Document section ▸
= = = = =

HTTP status codes are sent by a server in response to a client’s request. The code consists of 3 digits, where the first digit specifies the response class. The digital code comes with a human-readable status message. For example:

HTTP/1.1 404 Not Found

Responses are grouped into five standard classes:

  • 1xx Informational - Request received/processing
  • 2xx Success - Request accepted and successfully received
  • 3xx Redirect - The requested resources were moved somewhere
  • 4xx Client Error - Request is incorrect or incomplete and rejected the server
  • 500 Server Error - Server failed to process the accepted request

The full list of supported status codes is defined in the RFC 9110 specification.

Redirection

URL redirection (forwarding) is a way to inform the client that the requested resource is not available at the specified location. That’s useful to preserve existing links and bookmarks after changing the URLs.

Redirects are done using 3xx status codes with the specified Location header. A web browser process that type of response and redirects the user automatically.

HTTP Redirect Flow

Types of redirects

  1. Permanent redirections. Comes with 301 Moved Permanently and 308 Permanent Redirect statuses. Informs that the URL is no longer used. Search engines and robots will update the stored URL for the resource.
  2. Temporary redirections. Can have 302 Found, 303 See Other, or 307 Temporary Redirect statuses. It means that the resource can’t be accessed by the current URL but should be back some time. Search engines and robots won’t update the stored URL for this resource.
  3. Special redirections. 300 Multiple Choice informs that a few redirect options are listed in the body. 304 Not Modified redirects to the locally cached copy and means that the cached response is still valid

Redirect use cases

  • Domain aliasing. Redirect from example.com to www.example.com. It also can force the https:// protocol. Helps handle the movement to another domain.
  • Keep links working. Keep the links saved on the client’s side working once their location has been changed.
  • Prevent duplicated unsafe requests. For the resent POST/PUT/DELETE requests, redirect the client to the previous response page with 303 See Other status.
  • Temporary responses to long requests. Similar to the mentioned above, it notifies the client that the requested operation is currently processing and redirects to the action progress page.

Examples

Cookies

HTTP Cookie - a small piece of information that a server sends to a client. If the client is a web browser, it stores these cookies and sends them back to the server in the following requests.

The common use cases of the cookies mechanism:

  • Session management. Storing some session information (for instance, login details), which helps to achieve a connection state within the stateless HTTP protocol
  • Personalization. Preserve client’s preferences and settings
  • Tracking. Recording and analyzing user behavior and any other helpful information

Creating cookies

A server can send one or more Set-Cookie headers in response to a client’s request. A browser usually stores these cookies and sends them back using the Cookie header.

See the complete Set-Cookie header reference at MDN Set-Cookie.

An example of server response setting some cookies:

HTTP/2.0 200 OK
Content-Type: text/html
Set-Cookie: yummy_cookie=choco
Set-Cookie: tasty_cookie=strawberry

[page content]

Then, the web browser will be responding with these cookies:

GET /sample_page.html HTTP/2.0
Host: www.example.org
Cookie: yummy_cookie=choco; tasty_cookie=strawberry

Cookie’s lifetime

Session cookies are deleted when the session ends. This behavior is controlled by the browser. These cookies are created by default if no permanent options are specified.

= = = = =

Data ▸
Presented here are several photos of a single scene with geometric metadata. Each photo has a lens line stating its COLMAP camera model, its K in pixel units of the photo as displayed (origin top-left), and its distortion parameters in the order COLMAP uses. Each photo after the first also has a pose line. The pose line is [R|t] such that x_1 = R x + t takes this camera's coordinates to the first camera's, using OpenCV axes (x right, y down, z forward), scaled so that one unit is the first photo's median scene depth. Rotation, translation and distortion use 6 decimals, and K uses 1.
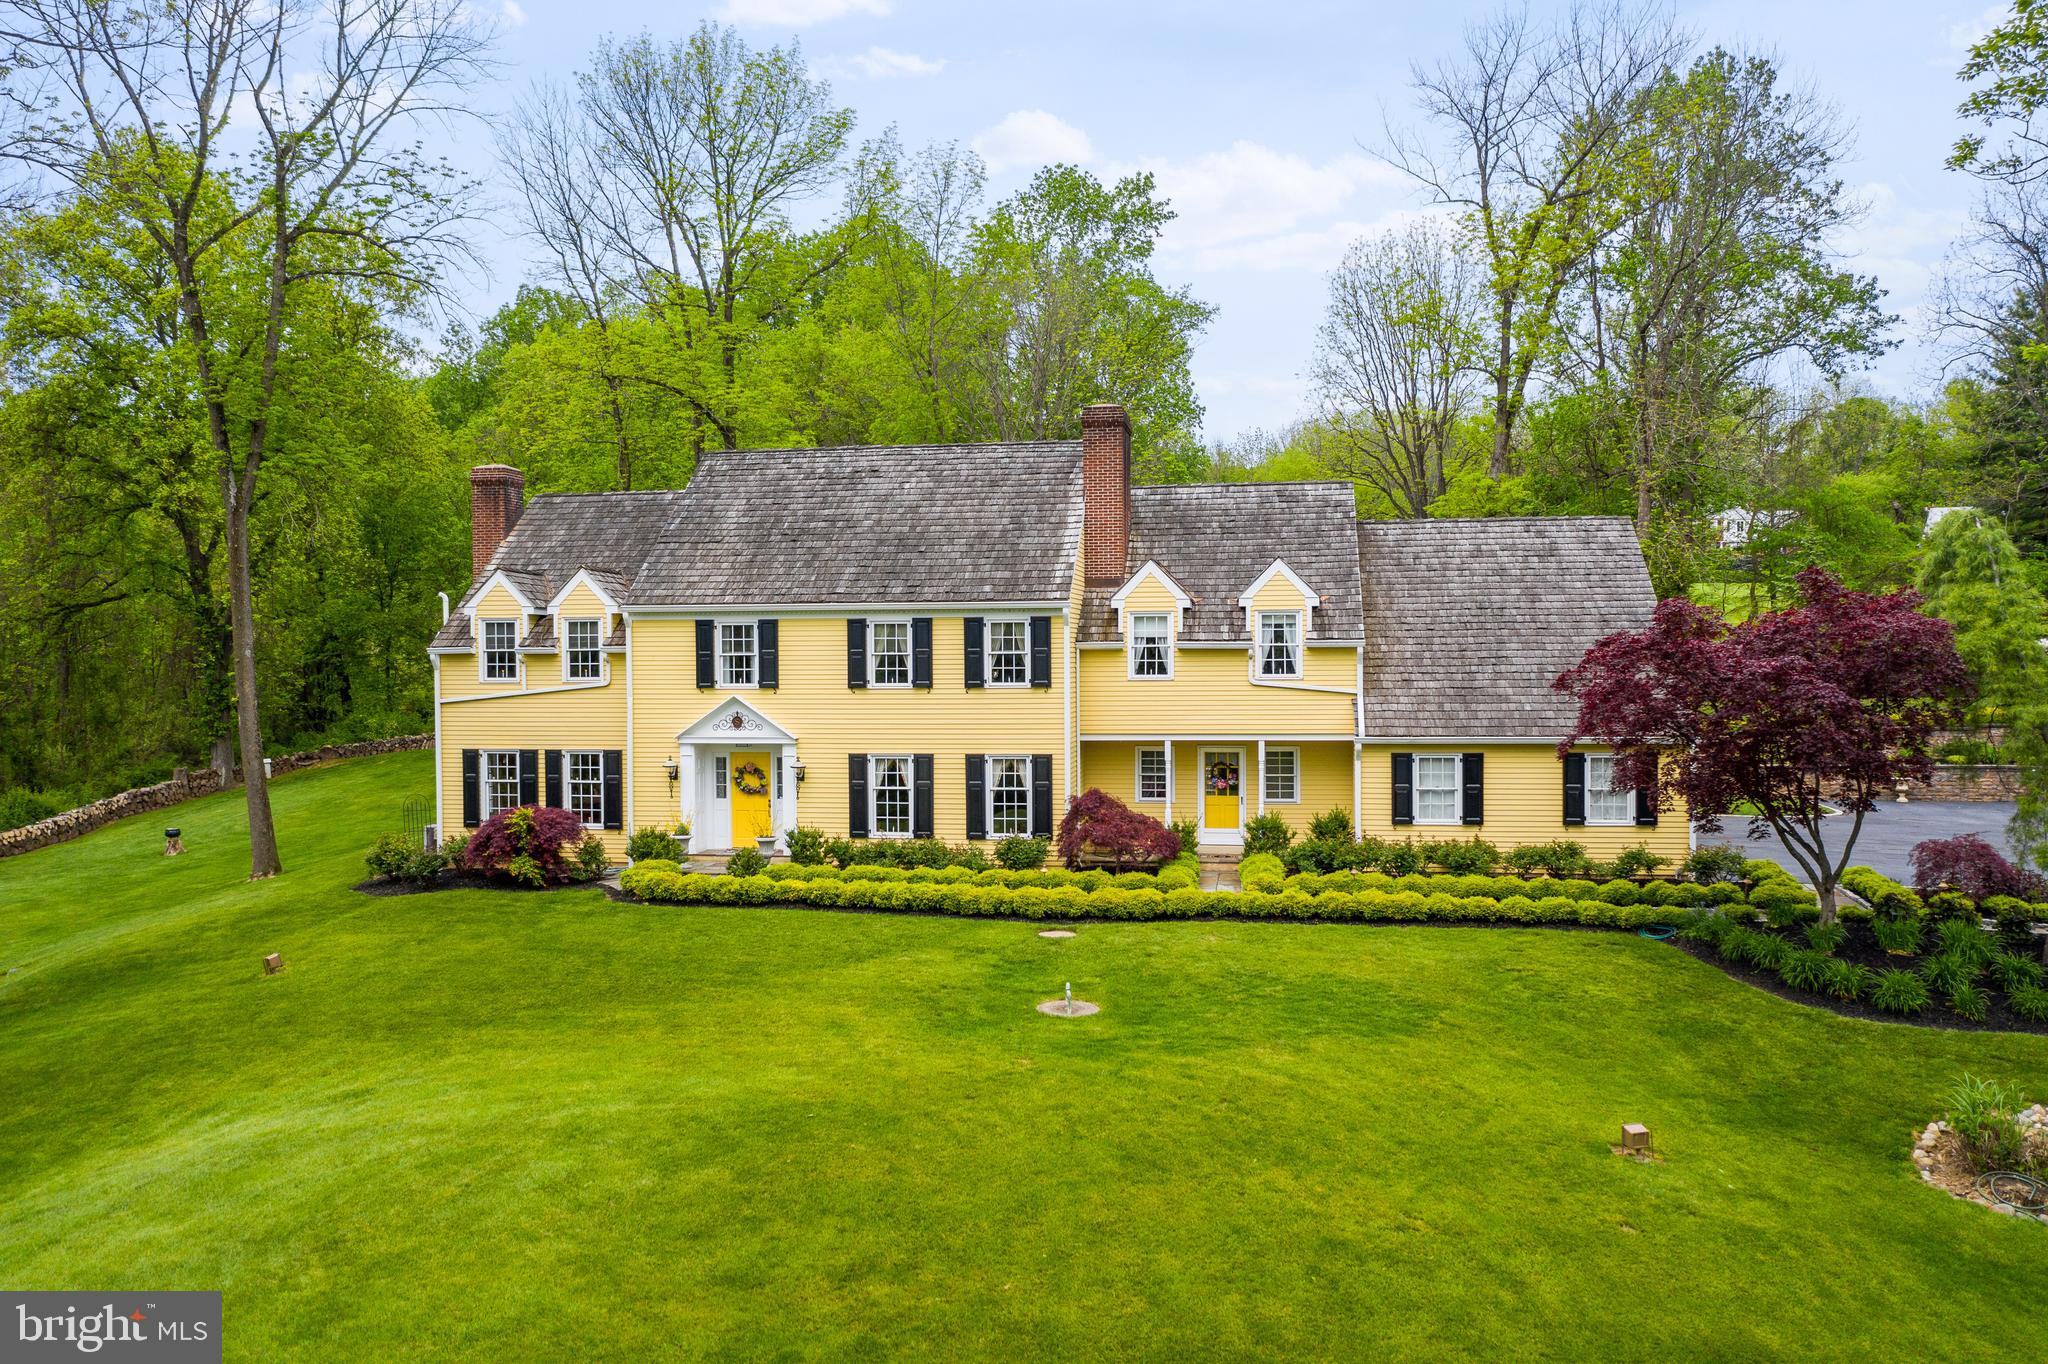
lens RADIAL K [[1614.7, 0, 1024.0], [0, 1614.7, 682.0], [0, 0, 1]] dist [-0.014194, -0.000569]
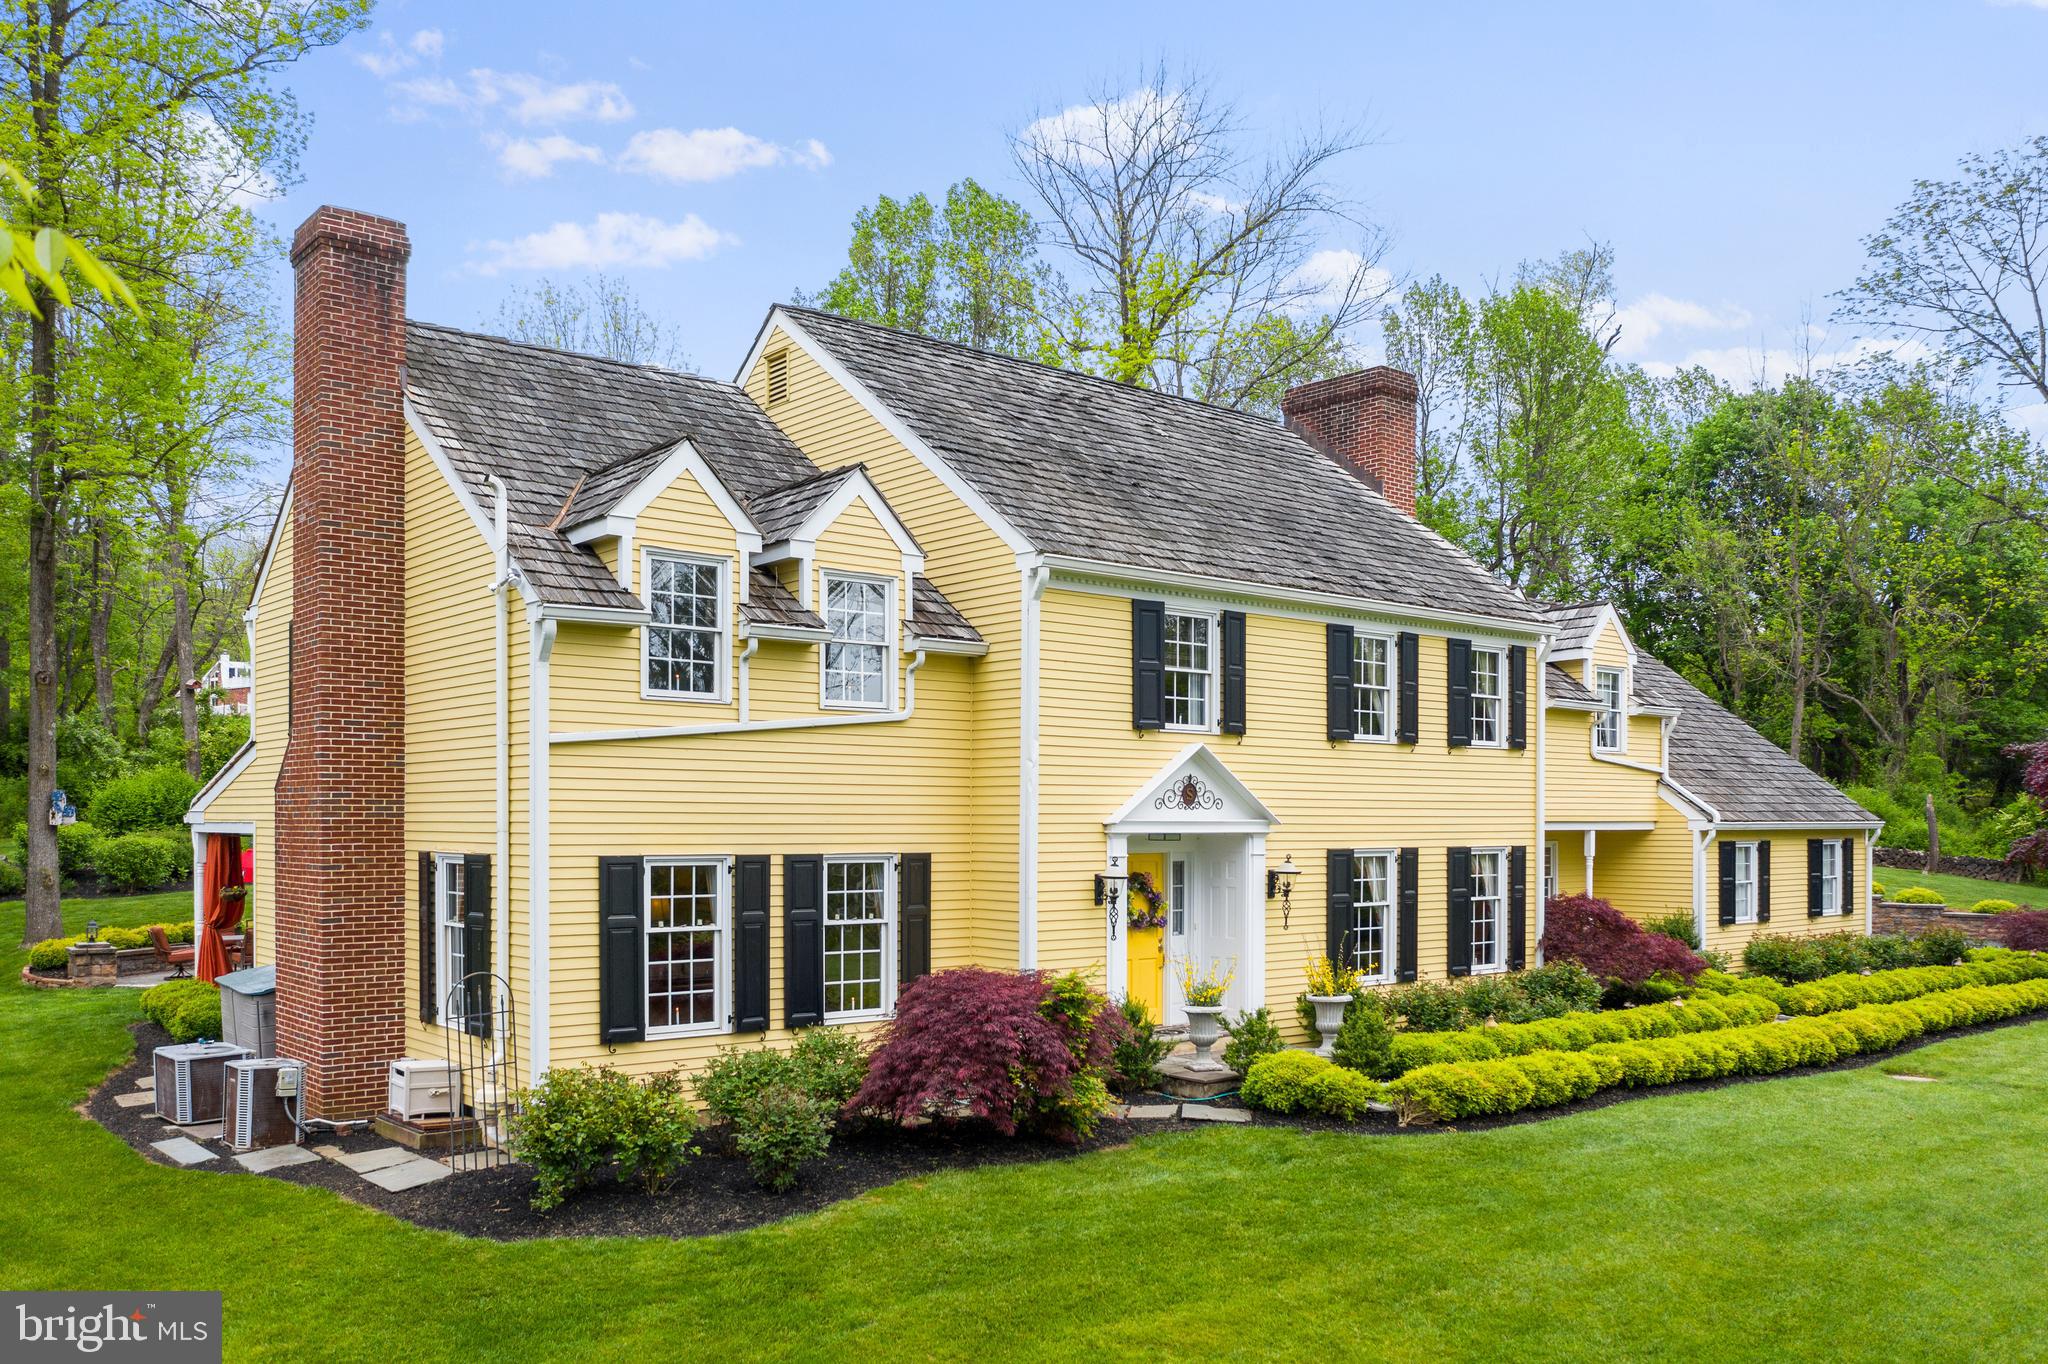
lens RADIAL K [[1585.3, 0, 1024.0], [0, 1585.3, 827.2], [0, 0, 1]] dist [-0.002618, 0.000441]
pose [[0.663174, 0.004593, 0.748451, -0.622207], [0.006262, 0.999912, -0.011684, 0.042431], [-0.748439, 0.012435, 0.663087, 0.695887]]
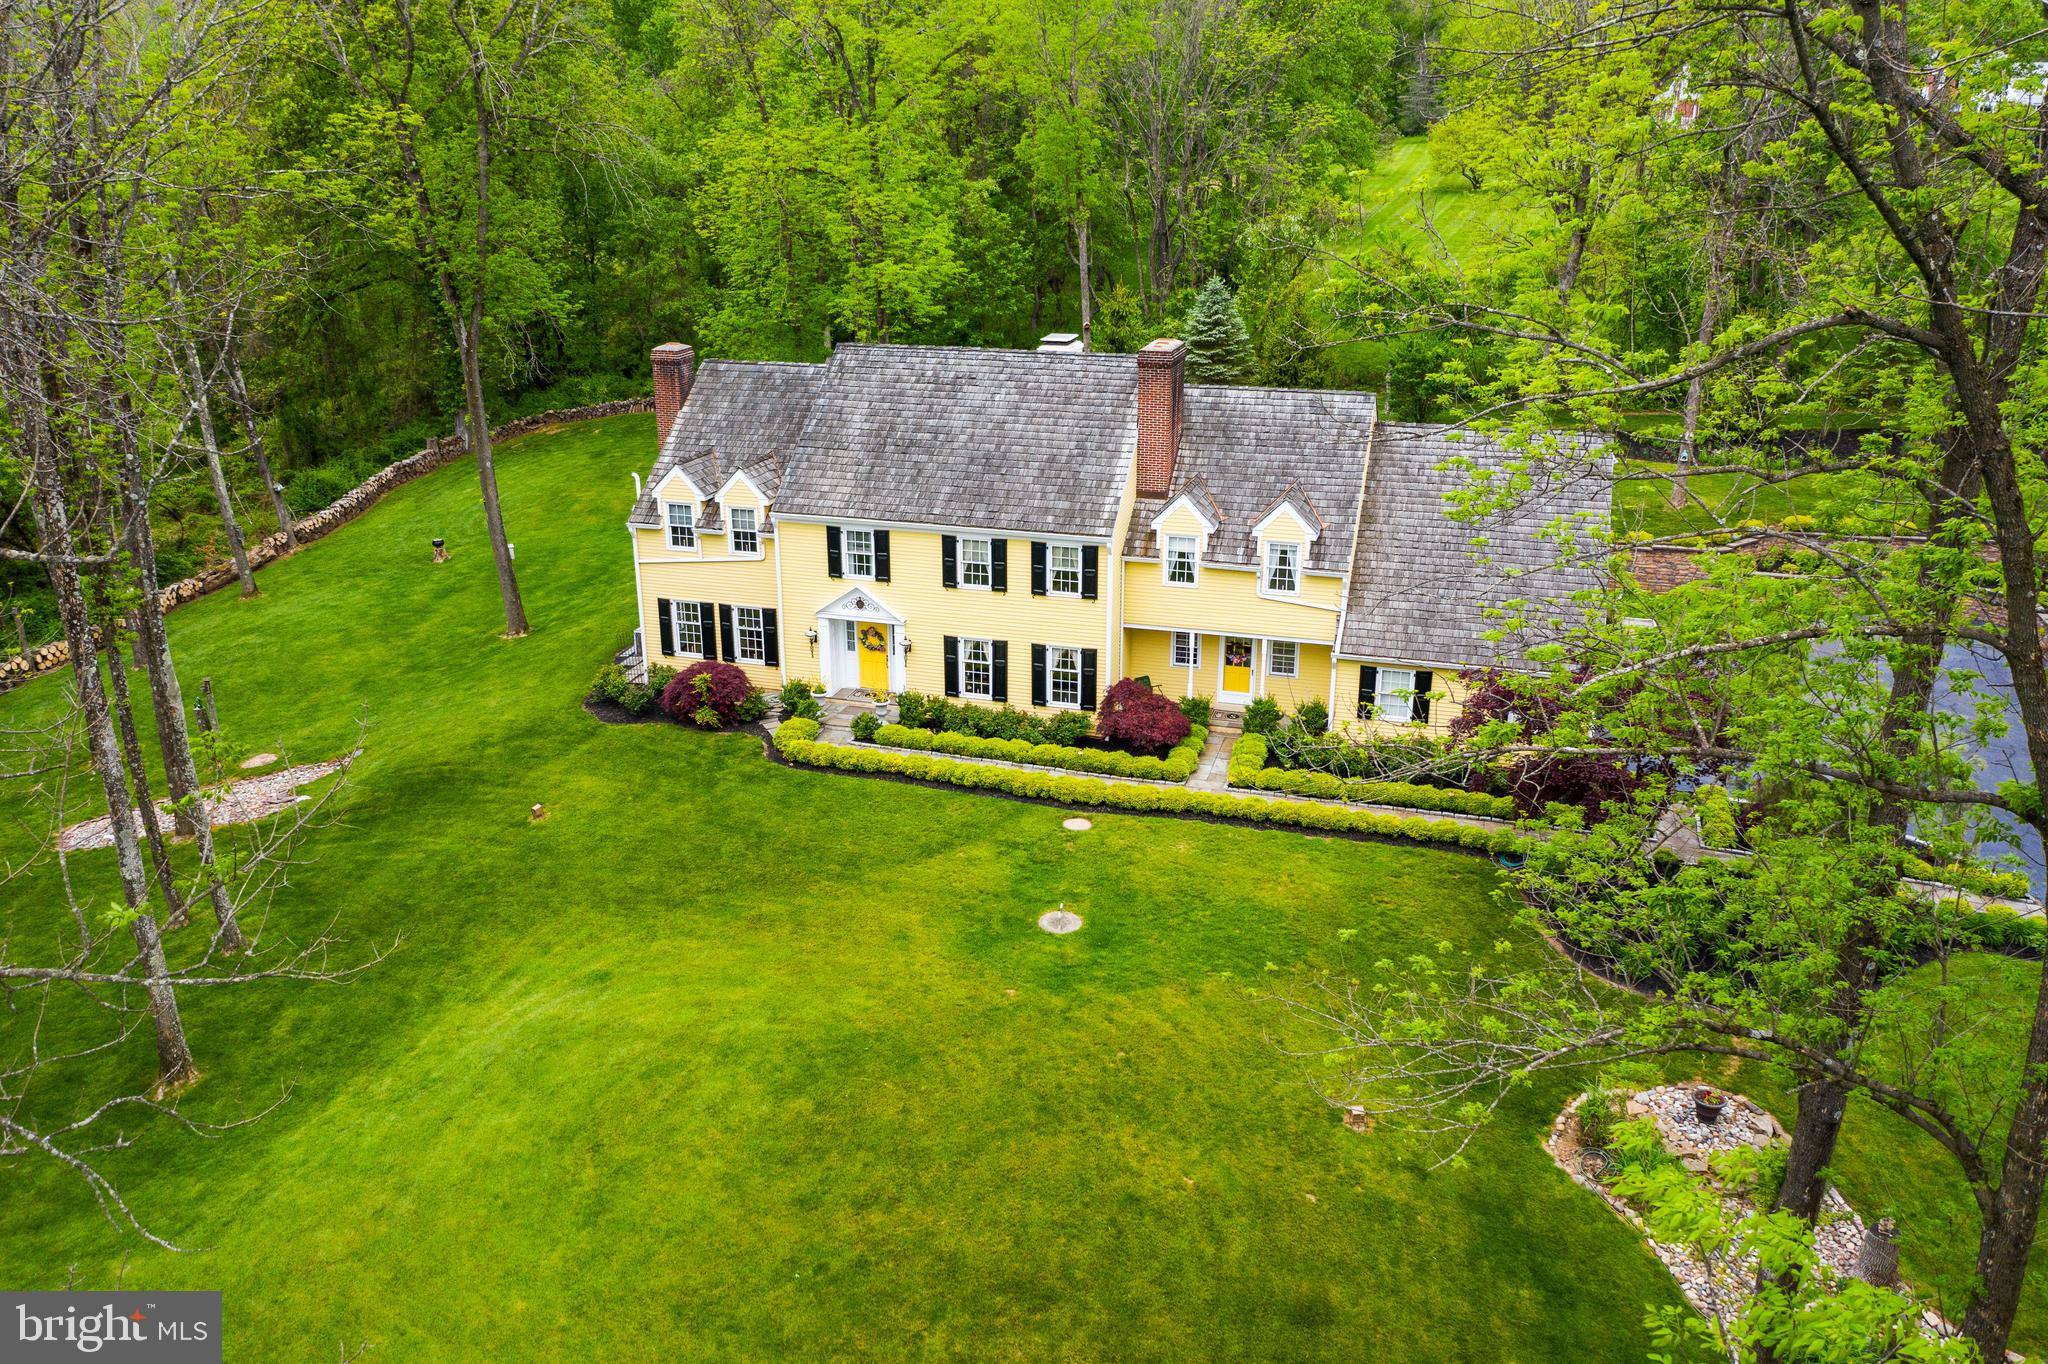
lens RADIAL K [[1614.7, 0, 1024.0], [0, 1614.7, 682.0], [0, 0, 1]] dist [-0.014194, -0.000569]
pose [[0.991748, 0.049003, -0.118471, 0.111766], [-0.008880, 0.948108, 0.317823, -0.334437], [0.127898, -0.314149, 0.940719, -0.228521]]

= = = = =

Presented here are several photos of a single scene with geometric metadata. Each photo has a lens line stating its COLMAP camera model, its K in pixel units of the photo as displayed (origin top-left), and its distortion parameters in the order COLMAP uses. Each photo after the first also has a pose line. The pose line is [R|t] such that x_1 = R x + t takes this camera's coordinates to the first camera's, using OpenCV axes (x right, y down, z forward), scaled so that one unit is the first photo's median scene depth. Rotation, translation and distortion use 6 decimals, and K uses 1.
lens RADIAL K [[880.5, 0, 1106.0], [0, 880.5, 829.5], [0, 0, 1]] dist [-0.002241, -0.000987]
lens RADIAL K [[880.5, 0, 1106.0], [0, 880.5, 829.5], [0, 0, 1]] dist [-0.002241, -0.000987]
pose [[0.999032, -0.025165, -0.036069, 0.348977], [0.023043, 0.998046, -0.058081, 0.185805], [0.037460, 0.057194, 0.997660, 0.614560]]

= = = = =

List of tasks ▸
a: Rewrite the part of the HTTP guide starting with "URL redirection (forwarding)" and going on through "changing the URLs.", putting "saved addresses" in place of "bookmarks".
b: Answer these questions from the HTTP guide:
(i) Which status does the guide say to use when redirecting a client after a resent POST/PUT/DELETE request?
(ii) Which header does a browser use to send stored cookies back to the server?
(iii) When are session cookies deleted?
c: Pick up the HTTP guide from its last sentence and keep writing.

Responses per task ▸
a:
URL redirection (forwarding) is a way to inform the client that the requested resource is not available at the specified location. That’s useful to preserve existing links and saved addresses after changing the URLs.

b:
(i) 303 See Other
(ii) The Cookie header
(iii) When the session ends

c:
Permanent cookies are deleted when Expires attribute date comes or the Max-Age period is exceeded.

Set-Cookie: firstkey=myvalue; Expires=Thu, 31 Oct 2021 07:28:00 GMT;
Set-Cookie: secondkey=myvalue; Max-Age=3600;

A cookie with a Secure attribute is only transferred via HTTPS protocol (except the localhost).

A cookie with a HttpOnly attribute is not accesable from the JavaScript Document API and only sent to the server.

Set-Cookie: secretKey=phrase; Secure; HttpOnly

The Domain attribute specifies which host can receive a cookie. If the domain is not specified, the same host that sent the cookie is used (excluding subdomains). If the domain is set, it’s subdomains are included.

The Path attribute specifies the URL path on which the Cookie header will be sent.

Set-Cookie: forDomain=true; Domain=netlify.app
Set-Cookie: user=sample; Path=/app

Examples

Caching

HTTP protocol response might contain specific headers responsible for the results caching strategy. By these headers, the client or the proxy service will know how to cache the resources from the server to avoid unnecessary requests if the content hasn’t been changed. That helps to reduce the service communication load both on the client and server side.

An official HTTP protocol specification defines two cache types: private caches and shared caches.

Private Cache

The private cache is stored on the client side (typically a browser) and belongs to a specific user.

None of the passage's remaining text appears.